State Report Confirms Florida Is Not Investing In The Future
A new report released this week by the Department of Management Service, State Personnel System Annual Workforce Report for Fiscal Year 2014-15, puts into black and white what the failure to invest in state workers, and the services they provide, really looks like.
“Floridians expect, and deserve, that our tax dollars are invested in ensuring our state government reflects the needs and opportunities we will face together in the future but years of underfunded agencies and overstretched staffing stops us from getting the services we have paid for and that any first-class state like Florida would expect,” said AFSCME Florida Executive Director Andy Madtes.
The picture painted by the report couldn’t be clearer: years of cuts have delivered an aging state workforce that will soon face a wave of retirements while young workers look elsewhere for positions offering better pay and benefits. All this while the state population grows and, with it, the issues state government must deal with.
The report details how
- Florida has 50% fewer state employees per capita than the national average and spends more than 50% less on those employees than the national average, leading to underfunded and overworked agencies unable to meet the demands of today, let alone plan for the challenges of tomorrow.
- After cutting 10% of positions in the State Personnel System (SPS) since 2011, Florida is unprepared to handle an aging population as employment in the public and private sector must increase by more than 12% by 2022 to offset the wave of retirements by the Baby Boomer generation.
- While managers have avoided the budget ax with their numbers remaining unchanged, the number of SPS positions fell almost 8%.

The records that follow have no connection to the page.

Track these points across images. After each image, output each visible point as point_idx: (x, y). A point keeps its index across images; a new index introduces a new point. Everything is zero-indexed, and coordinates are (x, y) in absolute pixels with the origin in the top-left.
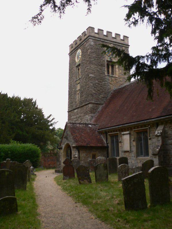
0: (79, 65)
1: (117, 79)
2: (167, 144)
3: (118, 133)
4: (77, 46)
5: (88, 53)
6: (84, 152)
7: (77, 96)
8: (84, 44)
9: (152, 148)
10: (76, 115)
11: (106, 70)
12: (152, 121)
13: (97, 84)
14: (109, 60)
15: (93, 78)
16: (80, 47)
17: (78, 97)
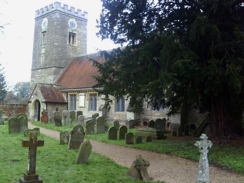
0: (45, 32)
1: (76, 48)
9: (99, 106)
11: (68, 40)
14: (71, 32)
17: (42, 59)
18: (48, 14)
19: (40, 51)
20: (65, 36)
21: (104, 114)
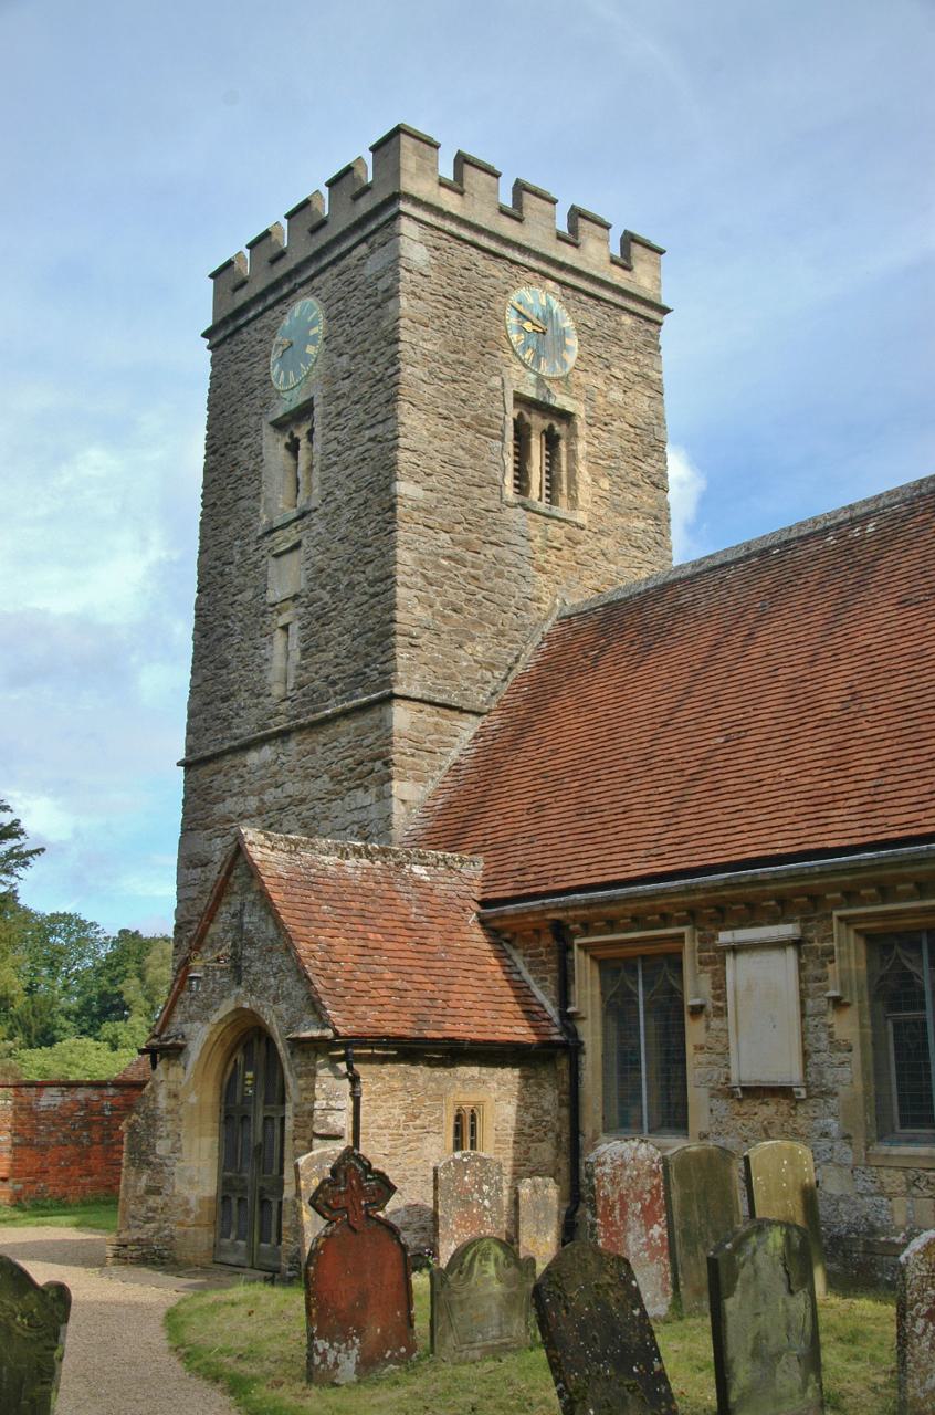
0: (304, 412)
3: (681, 937)
4: (288, 276)
5: (384, 324)
8: (350, 260)
10: (262, 791)
12: (706, 890)
13: (449, 558)
15: (417, 509)
16: (311, 278)
18: (318, 255)
20: (480, 425)
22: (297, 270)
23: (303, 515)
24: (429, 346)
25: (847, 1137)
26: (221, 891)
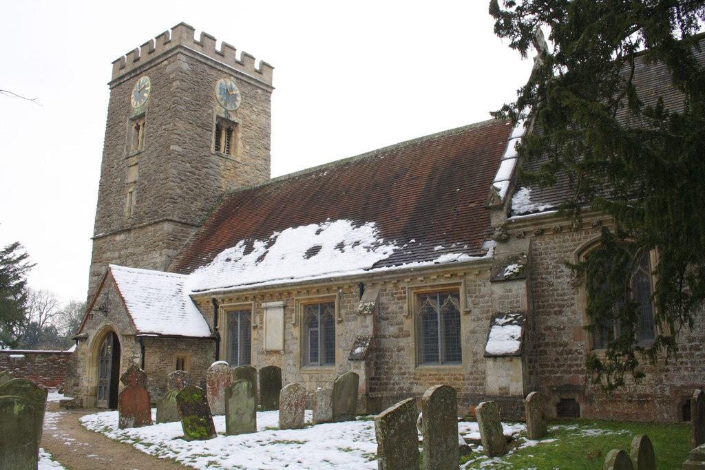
0: (143, 116)
2: (384, 337)
3: (251, 304)
4: (140, 68)
5: (171, 90)
6: (156, 352)
7: (128, 199)
10: (120, 250)
11: (214, 140)
13: (190, 172)
14: (223, 115)
17: (129, 203)
18: (150, 62)
19: (123, 179)
21: (373, 375)
22: (143, 66)
23: (139, 154)
24: (187, 99)
25: (295, 365)
26: (101, 286)
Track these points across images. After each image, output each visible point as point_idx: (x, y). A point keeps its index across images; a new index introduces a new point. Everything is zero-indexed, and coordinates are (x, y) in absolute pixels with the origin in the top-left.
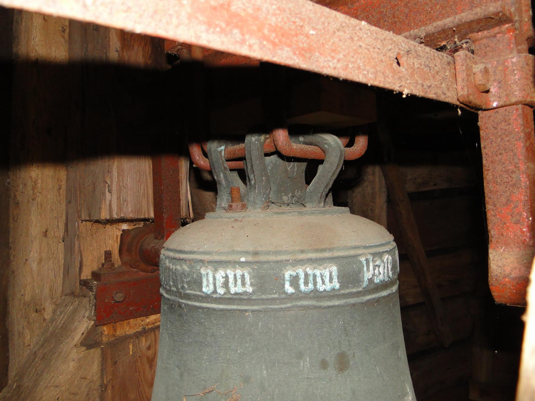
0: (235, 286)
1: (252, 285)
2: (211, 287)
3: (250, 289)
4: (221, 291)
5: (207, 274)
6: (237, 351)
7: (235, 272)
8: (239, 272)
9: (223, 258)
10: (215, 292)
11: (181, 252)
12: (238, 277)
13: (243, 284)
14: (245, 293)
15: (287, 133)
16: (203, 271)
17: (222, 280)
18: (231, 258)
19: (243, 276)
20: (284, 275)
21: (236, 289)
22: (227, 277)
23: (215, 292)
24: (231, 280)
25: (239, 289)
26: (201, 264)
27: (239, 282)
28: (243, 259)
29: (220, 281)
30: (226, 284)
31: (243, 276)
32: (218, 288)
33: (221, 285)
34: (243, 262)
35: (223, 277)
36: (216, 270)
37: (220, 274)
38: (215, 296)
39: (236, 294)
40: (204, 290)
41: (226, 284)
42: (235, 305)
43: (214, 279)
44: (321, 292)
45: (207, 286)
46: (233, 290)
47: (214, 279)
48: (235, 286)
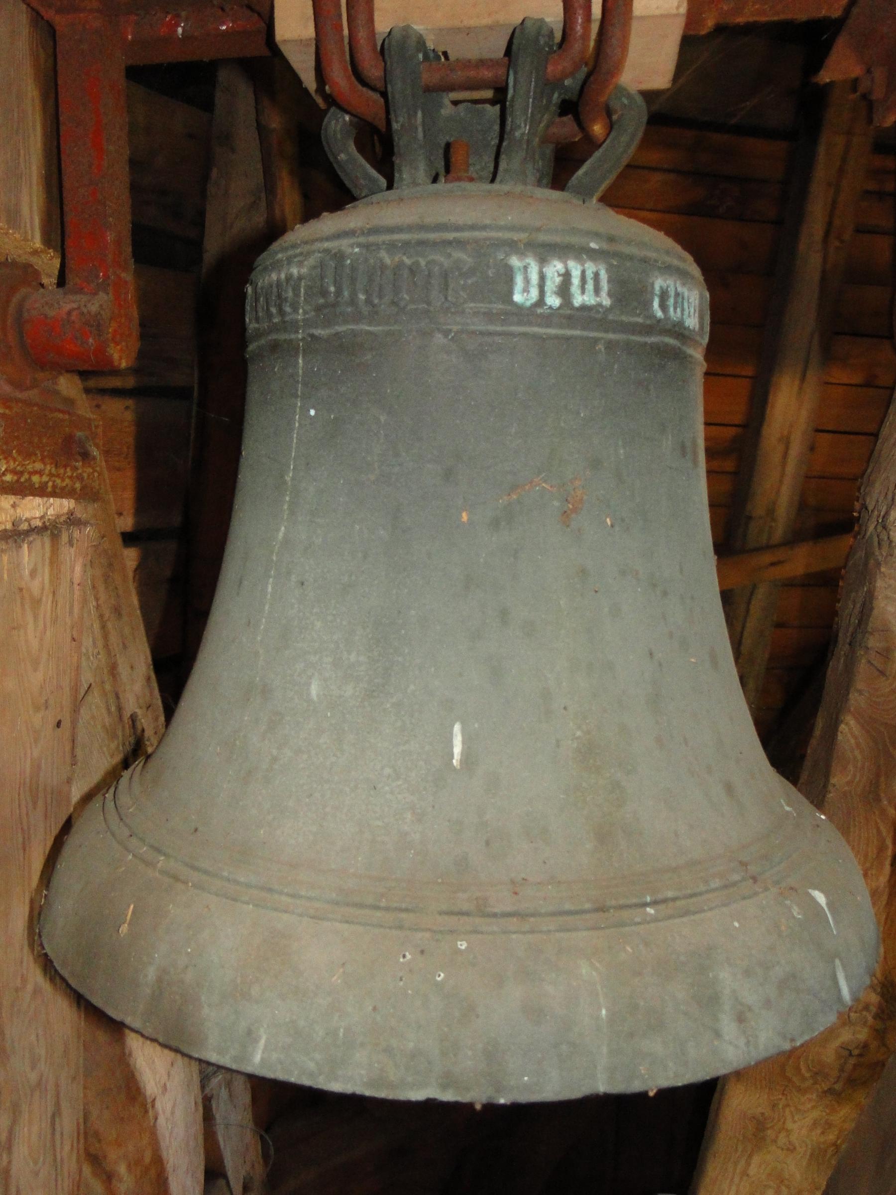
0: (583, 291)
1: (610, 294)
2: (534, 293)
3: (606, 302)
4: (553, 301)
5: (526, 268)
6: (578, 413)
7: (583, 265)
8: (591, 268)
9: (557, 239)
10: (541, 302)
11: (458, 228)
12: (589, 274)
13: (597, 290)
14: (600, 305)
15: (254, 273)
16: (515, 262)
17: (558, 280)
18: (575, 240)
19: (596, 275)
20: (653, 284)
21: (586, 298)
22: (567, 276)
23: (541, 302)
24: (576, 281)
25: (589, 299)
26: (507, 249)
27: (590, 286)
28: (593, 245)
29: (554, 282)
30: (564, 290)
31: (596, 275)
32: (548, 294)
33: (555, 289)
34: (593, 250)
35: (559, 275)
36: (543, 261)
37: (554, 269)
38: (539, 311)
39: (584, 308)
40: (518, 298)
41: (564, 290)
42: (577, 329)
43: (542, 278)
44: (685, 328)
45: (526, 290)
46: (578, 300)
47: (542, 278)
48: (583, 291)
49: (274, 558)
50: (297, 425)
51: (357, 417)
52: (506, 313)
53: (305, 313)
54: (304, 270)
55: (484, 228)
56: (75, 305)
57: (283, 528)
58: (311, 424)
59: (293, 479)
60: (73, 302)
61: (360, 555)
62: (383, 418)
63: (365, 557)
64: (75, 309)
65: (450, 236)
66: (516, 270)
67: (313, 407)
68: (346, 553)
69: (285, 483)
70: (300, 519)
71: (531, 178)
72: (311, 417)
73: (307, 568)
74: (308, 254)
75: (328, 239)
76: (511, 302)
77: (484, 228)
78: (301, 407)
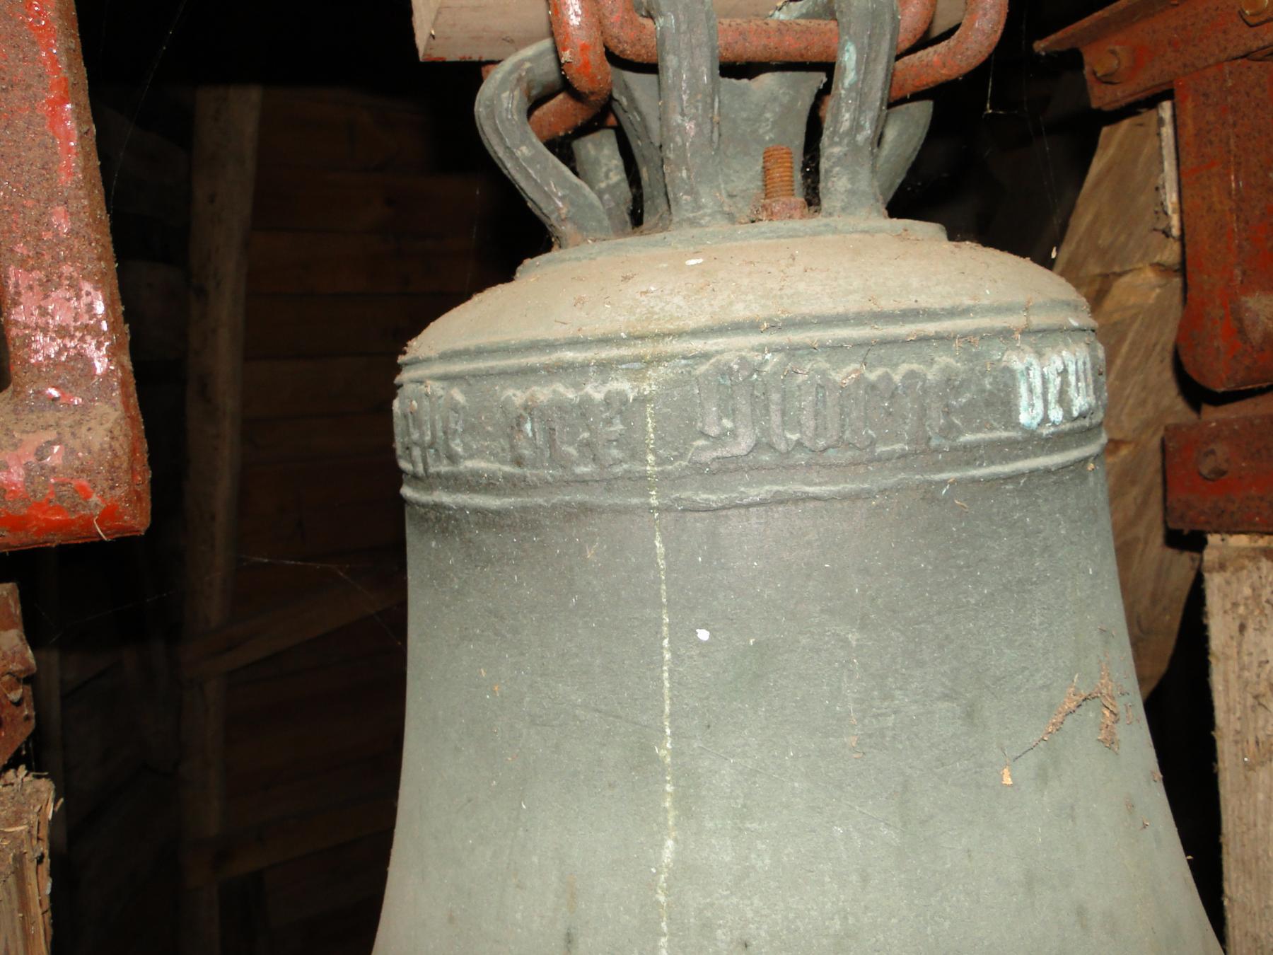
10: (1045, 419)
40: (1024, 418)
49: (662, 899)
50: (667, 656)
51: (804, 640)
52: (1011, 443)
53: (661, 461)
54: (647, 388)
55: (965, 312)
56: (51, 435)
57: (670, 843)
58: (702, 655)
59: (676, 753)
60: (46, 428)
61: (854, 878)
62: (853, 638)
63: (865, 879)
64: (51, 444)
65: (931, 328)
66: (1019, 376)
67: (705, 626)
68: (827, 879)
69: (656, 759)
70: (709, 825)
71: (797, 213)
72: (700, 643)
73: (750, 915)
74: (658, 360)
75: (696, 333)
76: (1017, 425)
77: (965, 312)
78: (669, 625)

- More than 40% all SPS employees were at or near retirement age while turnover within the past year has spiked by more than 11%.
- Thanks to years of no pay increases and a 3% payroll tax for the previously employer-paid Florida Retirement System, state employees now earn on average 13.5 percent less than employees in all Florida industries.
“I think it is safe to say that very few Floridians would suggest that our neighbors in Alabama faces the same breadth and depth of issues and challenges we do, yet they invest twice as much, per capita, in the services and staff necessary to keep their state moving forward,” said Madtes. “All that taxpayers are asking is for our leaders to invest in making Florida as good as Alabama.”